Good luck guys! Don't be shy about trying out that other spot I mentioned ... it is in the neighborhood. I am heading out with my daughter AND wife this time for some crabbing and fishing and a little sloppy joe picnic. Should be fun!


----------



## John81 (Apr 24, 2007)

shaggy said:


> K haven't got confirmation from John yet, but me gots peelers, BWFB, getting bloodworms and maybe some fresh from Kool Ice till I catch some.
> 
> But me will be leaving Kent Island around 4pm this afternoon, and fishing till who knows? If i get lucky be having to leave by midnight
> 
> Have Jeep will travel


oh i will be there


----------



## GhostCrab (Sep 5, 2006)

Guys, I should be there as well - cya there! .


----------



## John81 (Apr 24, 2007)

GhostCrab said:


> Guys, I should be there as well - cya there! .


sweet maybe u can net another peanut bunker


----------



## shaggy (Jun 18, 2003)

Should be heading out of here within about half an hour. Bringin dodge Caravan not jeep, more room.

Got peelers, and gonna see if I can get some spot to begin with.

should be a nice evening if nothing else

Have Jeep will travel


----------



## shaggy (Jun 18, 2003)

Departure delayed, back up around toll plaza according to John. Will check parking situation on Cambridge side first, if none we hit the west side.

Have Jeep will travel


----------



## GhostCrab (Sep 5, 2006)

Just got back from tha Tank and it was slow:

4 spots for me & Jr. and 1 w. perch for my buddy's son. Asked around and most folks were doing well catching spots, w. perch. One family said they caught 2 doz crabs... and I saw a lot of other folks catching crabs.

Didn't see anyone I recognized... no P&S-er AFAIK.


----------



## John81 (Apr 24, 2007)

got there around 5ish caught some perch,spot,toadfish, and a 17 1/2" rock

left at midnight slow and wind picked up had a great time fishing with shaggy though


PS.... toadfish eat spot heads


----------



## GhostCrab (Sep 5, 2006)

John81 said:


> got there around 5ish caught some perch,spot,toadfish, and a 17 1/2" rock
> 
> left at midnight slow and wind picked up had a great time fishing with shaggy though
> 
> ...


I guess I missed you guys ... we were about mid-way on the pier (got there around 7? Not sure.

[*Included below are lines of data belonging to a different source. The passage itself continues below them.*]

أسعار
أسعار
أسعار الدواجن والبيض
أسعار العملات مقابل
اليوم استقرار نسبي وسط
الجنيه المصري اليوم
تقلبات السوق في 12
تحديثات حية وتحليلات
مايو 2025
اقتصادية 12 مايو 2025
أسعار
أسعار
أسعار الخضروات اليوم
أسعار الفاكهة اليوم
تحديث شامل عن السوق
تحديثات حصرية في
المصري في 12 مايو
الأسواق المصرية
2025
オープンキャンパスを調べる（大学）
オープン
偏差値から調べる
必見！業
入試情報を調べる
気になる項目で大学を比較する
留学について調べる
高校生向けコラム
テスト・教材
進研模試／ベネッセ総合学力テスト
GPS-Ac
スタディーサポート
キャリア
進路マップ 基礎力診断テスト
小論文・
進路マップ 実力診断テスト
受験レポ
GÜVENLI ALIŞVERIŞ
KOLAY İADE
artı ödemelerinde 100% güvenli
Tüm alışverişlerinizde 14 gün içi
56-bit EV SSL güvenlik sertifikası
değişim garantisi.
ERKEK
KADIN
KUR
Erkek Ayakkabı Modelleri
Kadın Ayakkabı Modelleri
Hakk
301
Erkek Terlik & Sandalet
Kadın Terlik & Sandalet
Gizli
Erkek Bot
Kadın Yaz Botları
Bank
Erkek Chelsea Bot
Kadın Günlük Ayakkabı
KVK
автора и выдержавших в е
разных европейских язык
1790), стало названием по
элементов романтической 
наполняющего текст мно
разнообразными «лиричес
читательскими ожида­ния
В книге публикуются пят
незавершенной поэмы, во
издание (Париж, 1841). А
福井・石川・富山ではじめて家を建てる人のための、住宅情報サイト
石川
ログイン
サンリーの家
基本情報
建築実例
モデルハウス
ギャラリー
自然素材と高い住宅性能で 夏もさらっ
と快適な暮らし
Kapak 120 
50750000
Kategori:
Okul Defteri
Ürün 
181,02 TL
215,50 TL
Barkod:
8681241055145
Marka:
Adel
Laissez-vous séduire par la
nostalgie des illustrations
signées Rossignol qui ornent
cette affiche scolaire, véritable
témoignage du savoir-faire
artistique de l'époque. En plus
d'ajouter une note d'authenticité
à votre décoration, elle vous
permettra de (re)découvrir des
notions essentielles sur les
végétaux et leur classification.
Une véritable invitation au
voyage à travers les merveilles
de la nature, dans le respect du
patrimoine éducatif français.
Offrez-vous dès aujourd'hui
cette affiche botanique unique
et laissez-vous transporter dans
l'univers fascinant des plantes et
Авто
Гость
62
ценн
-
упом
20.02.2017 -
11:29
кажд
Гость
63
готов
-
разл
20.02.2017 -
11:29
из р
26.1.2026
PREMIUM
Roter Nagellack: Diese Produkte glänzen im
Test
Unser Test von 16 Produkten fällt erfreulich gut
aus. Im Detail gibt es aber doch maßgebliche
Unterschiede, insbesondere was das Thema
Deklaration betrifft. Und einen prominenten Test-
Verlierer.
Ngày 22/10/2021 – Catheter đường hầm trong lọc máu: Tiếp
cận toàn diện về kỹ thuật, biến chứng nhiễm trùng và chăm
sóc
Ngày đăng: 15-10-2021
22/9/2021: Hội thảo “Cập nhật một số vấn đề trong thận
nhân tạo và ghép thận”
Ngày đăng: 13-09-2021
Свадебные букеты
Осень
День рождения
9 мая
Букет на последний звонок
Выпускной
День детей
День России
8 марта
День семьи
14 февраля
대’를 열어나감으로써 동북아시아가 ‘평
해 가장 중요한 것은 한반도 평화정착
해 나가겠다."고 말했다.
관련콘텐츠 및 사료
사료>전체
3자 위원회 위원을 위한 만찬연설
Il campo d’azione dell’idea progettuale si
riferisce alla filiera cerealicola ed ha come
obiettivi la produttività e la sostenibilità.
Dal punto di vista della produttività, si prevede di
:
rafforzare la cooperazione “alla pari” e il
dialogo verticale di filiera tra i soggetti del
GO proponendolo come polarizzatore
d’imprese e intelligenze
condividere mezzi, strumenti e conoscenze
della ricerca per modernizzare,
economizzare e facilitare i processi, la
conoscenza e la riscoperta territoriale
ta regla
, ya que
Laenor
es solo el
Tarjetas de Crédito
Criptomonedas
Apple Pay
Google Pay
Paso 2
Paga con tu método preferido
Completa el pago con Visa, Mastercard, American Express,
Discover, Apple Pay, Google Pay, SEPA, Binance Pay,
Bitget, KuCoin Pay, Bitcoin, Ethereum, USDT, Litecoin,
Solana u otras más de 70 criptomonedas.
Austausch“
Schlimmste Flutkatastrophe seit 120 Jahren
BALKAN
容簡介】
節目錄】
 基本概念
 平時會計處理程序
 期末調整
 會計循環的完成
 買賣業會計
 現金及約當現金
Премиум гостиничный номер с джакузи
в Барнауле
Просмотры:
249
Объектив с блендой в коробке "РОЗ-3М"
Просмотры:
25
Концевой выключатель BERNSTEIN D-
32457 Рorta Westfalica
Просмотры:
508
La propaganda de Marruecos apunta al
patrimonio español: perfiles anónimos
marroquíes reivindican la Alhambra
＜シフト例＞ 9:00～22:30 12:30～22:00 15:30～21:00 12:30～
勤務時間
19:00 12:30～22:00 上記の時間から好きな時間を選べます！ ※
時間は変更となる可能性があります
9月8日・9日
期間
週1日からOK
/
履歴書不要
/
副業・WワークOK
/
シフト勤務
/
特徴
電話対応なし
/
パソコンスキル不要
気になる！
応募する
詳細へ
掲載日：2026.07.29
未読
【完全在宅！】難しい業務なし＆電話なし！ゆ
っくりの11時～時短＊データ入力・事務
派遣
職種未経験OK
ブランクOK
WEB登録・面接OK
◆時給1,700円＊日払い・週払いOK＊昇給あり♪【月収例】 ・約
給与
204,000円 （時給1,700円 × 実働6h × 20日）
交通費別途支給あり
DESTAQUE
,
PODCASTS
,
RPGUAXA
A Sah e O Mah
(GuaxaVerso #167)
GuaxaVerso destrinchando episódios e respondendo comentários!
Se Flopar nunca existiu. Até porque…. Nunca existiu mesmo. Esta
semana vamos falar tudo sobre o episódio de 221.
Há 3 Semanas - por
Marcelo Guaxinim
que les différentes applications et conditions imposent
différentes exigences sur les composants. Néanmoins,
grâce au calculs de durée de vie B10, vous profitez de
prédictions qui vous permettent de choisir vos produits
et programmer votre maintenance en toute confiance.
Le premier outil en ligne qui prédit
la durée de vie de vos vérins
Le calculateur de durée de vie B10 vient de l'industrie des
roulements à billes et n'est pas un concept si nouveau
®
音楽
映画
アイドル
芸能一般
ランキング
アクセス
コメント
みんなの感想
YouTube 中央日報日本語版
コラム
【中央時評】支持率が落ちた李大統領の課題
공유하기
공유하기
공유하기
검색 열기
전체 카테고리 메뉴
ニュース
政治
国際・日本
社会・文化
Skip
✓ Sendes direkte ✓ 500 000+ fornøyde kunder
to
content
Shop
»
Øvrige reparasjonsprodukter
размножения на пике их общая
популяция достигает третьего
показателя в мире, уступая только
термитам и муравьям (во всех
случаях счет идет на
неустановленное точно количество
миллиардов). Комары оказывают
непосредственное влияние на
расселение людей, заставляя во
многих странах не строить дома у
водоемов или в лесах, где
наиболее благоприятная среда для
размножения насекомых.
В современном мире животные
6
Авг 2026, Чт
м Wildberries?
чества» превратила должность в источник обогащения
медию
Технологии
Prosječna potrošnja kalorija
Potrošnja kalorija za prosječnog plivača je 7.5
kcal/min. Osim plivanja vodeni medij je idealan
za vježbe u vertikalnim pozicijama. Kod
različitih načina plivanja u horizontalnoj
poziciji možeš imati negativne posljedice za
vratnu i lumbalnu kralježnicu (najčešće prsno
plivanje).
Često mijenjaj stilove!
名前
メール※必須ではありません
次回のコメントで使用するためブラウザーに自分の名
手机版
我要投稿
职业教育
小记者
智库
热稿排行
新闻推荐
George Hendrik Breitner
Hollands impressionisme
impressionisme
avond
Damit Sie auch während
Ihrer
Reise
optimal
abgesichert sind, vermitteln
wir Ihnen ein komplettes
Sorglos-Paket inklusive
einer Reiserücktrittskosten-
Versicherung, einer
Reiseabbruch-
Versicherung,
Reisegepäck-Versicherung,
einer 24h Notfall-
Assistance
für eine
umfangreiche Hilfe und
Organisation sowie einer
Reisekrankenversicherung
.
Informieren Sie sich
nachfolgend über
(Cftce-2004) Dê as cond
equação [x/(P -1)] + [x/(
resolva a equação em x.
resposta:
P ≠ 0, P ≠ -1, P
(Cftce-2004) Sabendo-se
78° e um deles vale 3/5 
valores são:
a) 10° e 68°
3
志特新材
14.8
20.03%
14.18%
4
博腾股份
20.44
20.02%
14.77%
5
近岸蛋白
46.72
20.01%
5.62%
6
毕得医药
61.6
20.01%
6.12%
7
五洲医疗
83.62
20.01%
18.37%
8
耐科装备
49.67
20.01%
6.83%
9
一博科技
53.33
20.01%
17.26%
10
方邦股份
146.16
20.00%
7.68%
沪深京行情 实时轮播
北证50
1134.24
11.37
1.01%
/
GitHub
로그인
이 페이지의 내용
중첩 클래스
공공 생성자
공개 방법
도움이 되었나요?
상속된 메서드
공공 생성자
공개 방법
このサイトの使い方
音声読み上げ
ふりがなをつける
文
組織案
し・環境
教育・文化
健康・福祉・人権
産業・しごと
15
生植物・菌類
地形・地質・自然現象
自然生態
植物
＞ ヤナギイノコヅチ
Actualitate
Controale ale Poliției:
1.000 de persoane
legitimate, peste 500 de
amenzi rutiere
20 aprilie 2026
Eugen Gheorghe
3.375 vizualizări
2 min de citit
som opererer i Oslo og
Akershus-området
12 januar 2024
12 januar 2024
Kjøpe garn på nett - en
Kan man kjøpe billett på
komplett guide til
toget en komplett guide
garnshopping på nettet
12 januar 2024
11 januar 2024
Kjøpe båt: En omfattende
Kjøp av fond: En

But left around 10:30PM since the boys were getting cold).

We didn't cross the bridge but pulled off on the first sign for the pier.


----------



## fishbait (Nov 11, 2005)

GhostCrab said:


> Just got back from tha Tank and it was slow:
> 
> 4 spots for me & Jr. and 1 w. perch for my buddy's son. Asked around and most folks were doing well catching spots, w. perch. One family said they caught 2 doz crabs... and I saw a lot of other folks catching crabs.
> 
> Didn't see anyone I recognized... no P&S-er AFAIK.


Hey GC, looks like the spot were not cooperating. Oh well, at least you got out fishing with your son. It's pretty unusual that no one is catching catfish this year at the tank, especially at night. At least a few crabs were around. How far down the bridge were the crabbers?


----------



## GhostCrab (Sep 5, 2006)

fishbait said:


> Hey GC, looks like the spot were not cooperating. Oh well, at least you got out fishing with your son. It's pretty unusual that no one is catching catfish this year at the tank, especially at night. At least a few crabs were around. *How far down the bridge were the crabbers?*


Right at the beginning of the bridge... next time we'll definitely bring our crab traps.


----------



## John81 (Apr 24, 2007)

GhostCrab said:


> I guess I missed you guys ... we were about mid-way on the pier (got there around 7? Not sure. But left around 10:30PM since the boys were getting cold).
> 
> We didn't cross the bridge but pulled off on the first sign for the pier.


We went to the other side of the bridge,
this one kid was killing perch with a hand line
he must have caught around 30 perch and he coulda caught more but stopped he had a sweet honey hole.
We also meet the guy that caught that 60lb drum one of the nicest guys you have ever meet


----------